In fact, one of the things that was going on upstairs just then was the surreptitious retyping, with significant emendations and deletions, of the minutes of certain recent meetings of the Amex Board of Governors. But Jackson and Segal, of course, did not know this. Indeed, they told the S.E.C. men that they knew nothing of what the Amex administration was doing and could only promise to cooperate with the S.E.C. in its investigation in any way they could. The following week, Jackson made good this promise by going to Washington and, in a long session with the S.E.C. at its headquarters, giving his views on what reforms were needed.

So at last, painfully, the federal investigators came to believe in the existence of a minority element within the Amex that, if encouraged, might be able to bring about reform from within.

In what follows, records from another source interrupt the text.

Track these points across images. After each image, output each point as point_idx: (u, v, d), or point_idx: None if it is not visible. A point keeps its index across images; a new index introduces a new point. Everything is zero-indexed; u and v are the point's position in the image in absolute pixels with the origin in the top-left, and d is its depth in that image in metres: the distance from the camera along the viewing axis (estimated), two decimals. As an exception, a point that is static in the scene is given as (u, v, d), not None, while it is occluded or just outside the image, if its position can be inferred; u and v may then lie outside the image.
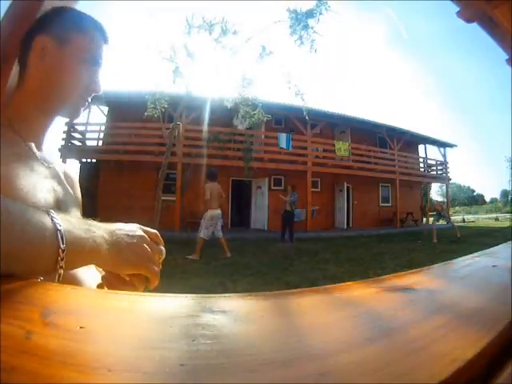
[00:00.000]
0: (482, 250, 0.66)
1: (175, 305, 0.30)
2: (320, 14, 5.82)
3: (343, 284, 0.38)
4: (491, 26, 1.19)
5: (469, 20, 1.19)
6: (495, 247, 0.70)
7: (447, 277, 0.47)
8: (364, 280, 0.40)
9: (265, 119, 6.49)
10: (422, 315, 0.29)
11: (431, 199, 24.05)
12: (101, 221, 0.44)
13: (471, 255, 0.58)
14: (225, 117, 10.16)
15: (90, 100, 0.62)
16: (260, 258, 6.25)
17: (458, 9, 1.17)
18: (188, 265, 5.22)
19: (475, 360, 0.21)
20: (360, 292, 0.37)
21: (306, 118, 7.56)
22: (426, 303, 0.33)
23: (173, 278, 3.91)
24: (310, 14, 5.88)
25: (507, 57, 1.34)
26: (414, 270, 0.46)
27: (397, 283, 0.40)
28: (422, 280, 0.43)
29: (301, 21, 5.92)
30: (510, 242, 0.63)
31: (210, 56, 6.18)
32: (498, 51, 1.33)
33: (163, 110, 6.19)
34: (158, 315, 0.27)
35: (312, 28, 5.87)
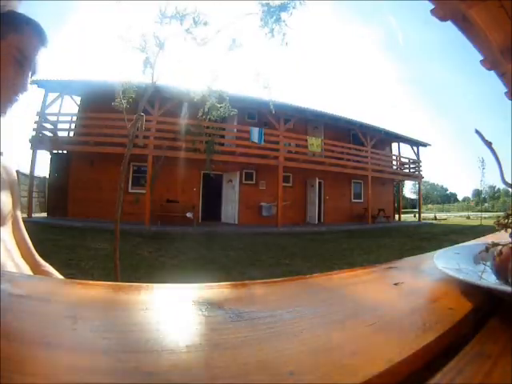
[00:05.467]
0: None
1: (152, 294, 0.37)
2: (293, 7, 6.34)
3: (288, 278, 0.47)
4: (466, 25, 1.22)
5: (443, 18, 1.22)
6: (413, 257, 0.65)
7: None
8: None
9: (231, 113, 6.86)
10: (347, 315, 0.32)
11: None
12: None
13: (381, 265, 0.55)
14: (195, 109, 10.68)
15: (17, 100, 0.67)
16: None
17: (432, 6, 1.20)
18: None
19: (411, 359, 0.24)
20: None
21: (273, 111, 8.08)
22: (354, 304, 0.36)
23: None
24: (283, 7, 6.37)
25: (482, 58, 1.42)
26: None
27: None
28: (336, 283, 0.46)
29: (273, 14, 6.37)
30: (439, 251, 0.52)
31: (180, 47, 6.41)
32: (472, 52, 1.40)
33: (130, 100, 6.31)
34: (134, 303, 0.33)
35: (284, 21, 6.35)
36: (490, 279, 0.40)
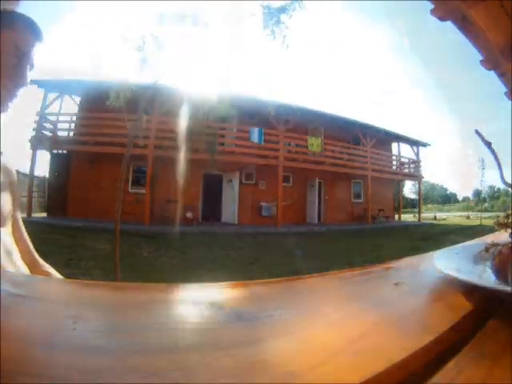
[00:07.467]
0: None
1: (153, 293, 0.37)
2: (293, 10, 6.40)
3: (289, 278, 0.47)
4: (465, 25, 1.22)
5: (443, 18, 1.21)
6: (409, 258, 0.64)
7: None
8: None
9: (230, 114, 6.85)
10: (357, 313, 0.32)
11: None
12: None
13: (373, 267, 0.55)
14: (195, 109, 10.71)
15: (16, 95, 0.69)
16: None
17: (432, 6, 1.20)
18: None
19: (411, 359, 0.24)
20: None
21: (271, 113, 8.10)
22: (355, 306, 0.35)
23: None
24: (282, 9, 6.42)
25: (482, 58, 1.41)
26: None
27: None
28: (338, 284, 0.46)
29: (273, 15, 6.42)
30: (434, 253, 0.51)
31: (180, 47, 6.43)
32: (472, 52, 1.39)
33: (126, 100, 6.29)
34: (135, 303, 0.33)
35: (284, 23, 6.41)
36: (490, 279, 0.40)
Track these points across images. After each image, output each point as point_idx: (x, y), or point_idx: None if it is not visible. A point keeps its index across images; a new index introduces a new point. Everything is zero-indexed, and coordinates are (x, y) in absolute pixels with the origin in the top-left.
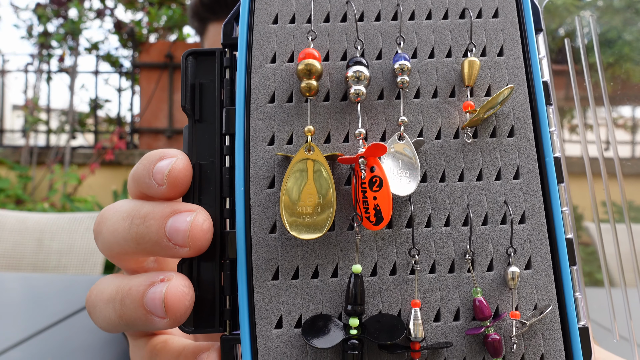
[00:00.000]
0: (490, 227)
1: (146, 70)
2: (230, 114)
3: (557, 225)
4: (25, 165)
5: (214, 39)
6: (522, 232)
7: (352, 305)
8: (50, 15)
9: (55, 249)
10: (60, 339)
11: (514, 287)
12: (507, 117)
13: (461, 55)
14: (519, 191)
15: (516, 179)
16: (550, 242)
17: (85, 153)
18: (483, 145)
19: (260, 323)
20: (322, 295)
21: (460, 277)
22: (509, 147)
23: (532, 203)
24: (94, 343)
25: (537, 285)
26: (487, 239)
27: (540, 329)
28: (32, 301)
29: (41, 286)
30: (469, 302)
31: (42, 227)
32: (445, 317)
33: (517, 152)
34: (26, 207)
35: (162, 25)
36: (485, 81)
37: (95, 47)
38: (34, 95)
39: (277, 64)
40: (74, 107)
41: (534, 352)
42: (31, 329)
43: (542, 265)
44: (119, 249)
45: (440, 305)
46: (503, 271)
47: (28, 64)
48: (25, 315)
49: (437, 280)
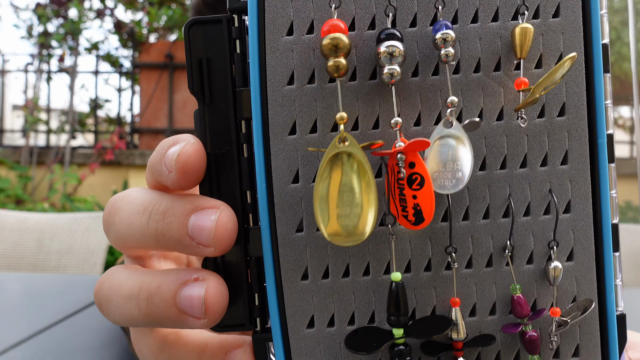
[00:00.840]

Much later, S.E.C. officials would say that until the day when their delegates came to the Amex floor and reached an understanding with Jackson and Segal, the agency had been on
the verge of exercising its legal prerogative to padlock the executive offices of the Amex and take over its operation
in toto.
Such a seizure, representing socialism rampant in one of the last bastions of free capital, would have been a crushing, perhaps fatal blow not just to the Amex but to all of Wall Street.

6

In October, the rest of the Street finally came to realize that it would be caught in a backlash from the Amex scandal. Wall Street at its highest level took action, forming a securities-industry committee to review the Amex's rules, policies, and procedures and make recommendations. Its membership was a cross section of top-echelon Wall Streeters, including the president of Merrill Lynch, the managing partner of Paine Webber, the senior partner of Goodbody, the president of Clark Dodge, and, as chairman, the formidable Gustave Levy, senior partner of Goldman, Sachs. The Amex, meanwhile, went on its bumbling way. A meeting of the remnants of the Young Turks, intended for regrouping and for planning a new offensive, was scheduled for the day following the announcement of the Levy committee. Reilly, getting wind of the meeting, arranged to have its location changed from someone's private office to the Amex governors' room, invited all Amex members to attend, and, as a final touch of irony, called in the press. Just as he had planned, the well-reported meeting fell flat in a morass of platitudes about unity. Even Jackson, thus mousetrapped, found himself saying, “Let us close ranks, forget personal feelings, and save our Exchange.” Over the subsequent days, though, he resumed his defiant contacts with the press, giving his version of the state of affairs at the Amex in pointed detail; and at last Reilly was goaded to a reprisal that stands unique in the annals of Wall Street.